* _GIVEN PROBLEM_
Copy word for word the passage of the novel summary starting at "Lyman, a thirty-year-old" and ending at "he never imagined.".

[Begin TEXT SECTION]

Lyman, a thirty-year-old orphan, is sipping coffee on the front steps of the trailer he calls home one morning, when a ninety-year-old parrot arrives with a beakful of cryptic sayings -- such as "That which hath wings shall tell the matter" -- and a mysterious past. Convinced that heeding the bird's wisdom will lead him to answers about himself he so desperately seeks, Lyman combines his night job as a courtesy patrolman, circling the highway that loops around Fort Worth, with days in the library. Together with Fiona, the loquacious librarian, he traces his adopted pet's origins, and while what Lyman ultimately discovers may not help him piece together his own past, it paves the way for a future he never imagined.

Reading Group Guide

Reading Group Guide
1. Much of the book's plot revolves around the main characters' work. Are Fiona and Lyman suited to their jobs? In what ways do their career choices seem unlikely? How does Coomer use Lyman's and Fiona's jobs to reveal their personalities? Recall and discuss Lyman's experiences, encounters, and discoveries on the Loop highway. How do they affect him? How does Coomer use the Loop as a metaphor for Lyman's stalled life? Why does Coomer choose to have Lyman work the night shift? What effect does this have on the mood and tone of the book?

[End TEXT SECTION]
[Begin SUPPLIED INFORMATION]

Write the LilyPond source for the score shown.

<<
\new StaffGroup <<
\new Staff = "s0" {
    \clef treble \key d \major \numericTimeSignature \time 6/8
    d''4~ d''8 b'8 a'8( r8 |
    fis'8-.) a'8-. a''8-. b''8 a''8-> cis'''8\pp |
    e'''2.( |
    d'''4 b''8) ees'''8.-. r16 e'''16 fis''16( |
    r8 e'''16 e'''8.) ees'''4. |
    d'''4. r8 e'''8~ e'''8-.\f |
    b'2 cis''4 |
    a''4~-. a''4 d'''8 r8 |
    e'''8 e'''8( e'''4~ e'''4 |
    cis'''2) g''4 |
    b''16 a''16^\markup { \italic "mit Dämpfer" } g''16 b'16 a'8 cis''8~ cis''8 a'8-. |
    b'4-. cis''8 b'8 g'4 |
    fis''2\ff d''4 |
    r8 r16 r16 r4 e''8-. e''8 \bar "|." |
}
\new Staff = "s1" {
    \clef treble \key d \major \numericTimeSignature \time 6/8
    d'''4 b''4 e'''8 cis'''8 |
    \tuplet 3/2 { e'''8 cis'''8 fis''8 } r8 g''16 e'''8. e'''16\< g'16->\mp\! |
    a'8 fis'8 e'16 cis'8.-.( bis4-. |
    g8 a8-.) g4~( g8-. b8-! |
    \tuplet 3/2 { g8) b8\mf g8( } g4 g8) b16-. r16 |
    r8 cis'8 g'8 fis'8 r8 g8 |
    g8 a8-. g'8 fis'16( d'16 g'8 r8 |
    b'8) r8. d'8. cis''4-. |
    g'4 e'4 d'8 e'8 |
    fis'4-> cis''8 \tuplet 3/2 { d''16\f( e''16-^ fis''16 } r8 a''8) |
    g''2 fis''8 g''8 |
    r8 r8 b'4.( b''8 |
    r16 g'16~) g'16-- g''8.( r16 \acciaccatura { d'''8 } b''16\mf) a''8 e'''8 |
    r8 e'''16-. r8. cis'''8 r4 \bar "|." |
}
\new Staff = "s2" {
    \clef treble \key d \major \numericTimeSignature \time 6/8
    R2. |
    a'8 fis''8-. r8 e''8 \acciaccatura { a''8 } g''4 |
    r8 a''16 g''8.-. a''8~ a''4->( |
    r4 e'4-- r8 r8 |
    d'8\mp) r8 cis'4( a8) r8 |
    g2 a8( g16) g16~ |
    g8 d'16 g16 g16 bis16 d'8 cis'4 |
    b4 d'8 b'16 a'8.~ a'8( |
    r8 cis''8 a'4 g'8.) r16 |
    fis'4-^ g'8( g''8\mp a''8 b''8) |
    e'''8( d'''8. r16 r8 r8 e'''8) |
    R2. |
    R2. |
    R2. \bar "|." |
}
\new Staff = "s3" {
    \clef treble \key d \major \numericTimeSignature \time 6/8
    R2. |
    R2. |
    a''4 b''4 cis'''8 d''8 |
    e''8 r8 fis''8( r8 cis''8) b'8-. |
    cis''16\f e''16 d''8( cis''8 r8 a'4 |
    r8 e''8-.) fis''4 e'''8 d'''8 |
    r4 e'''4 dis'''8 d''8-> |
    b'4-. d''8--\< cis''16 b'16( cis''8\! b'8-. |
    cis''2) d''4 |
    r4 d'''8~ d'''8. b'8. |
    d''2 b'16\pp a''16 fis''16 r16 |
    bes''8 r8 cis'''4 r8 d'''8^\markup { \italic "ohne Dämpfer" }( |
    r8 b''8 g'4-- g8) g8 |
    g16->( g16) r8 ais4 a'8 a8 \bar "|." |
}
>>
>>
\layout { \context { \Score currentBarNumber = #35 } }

[End SUPPLIED INFORMATION]

* _REPLY TO THE EXERCISE_
Lyman, a thirty-year-old orphan, is sipping coffee on the front steps of the trailer he calls home one morning, when a ninety-year-old parrot arrives with a beakful of cryptic sayings -- such as "That which hath wings shall tell the matter" -- and a mysterious past. Convinced that heeding the bird's wisdom will lead him to answers about himself he so desperately seeks, Lyman combines his night job as a courtesy patrolman, circling the highway that loops around Fort Worth, with days in the library. Together with Fiona, the loquacious librarian, he traces his adopted pet's origins, and while what Lyman ultimately discovers may not help him piece together his own past, it paves the way for a future he never imagined.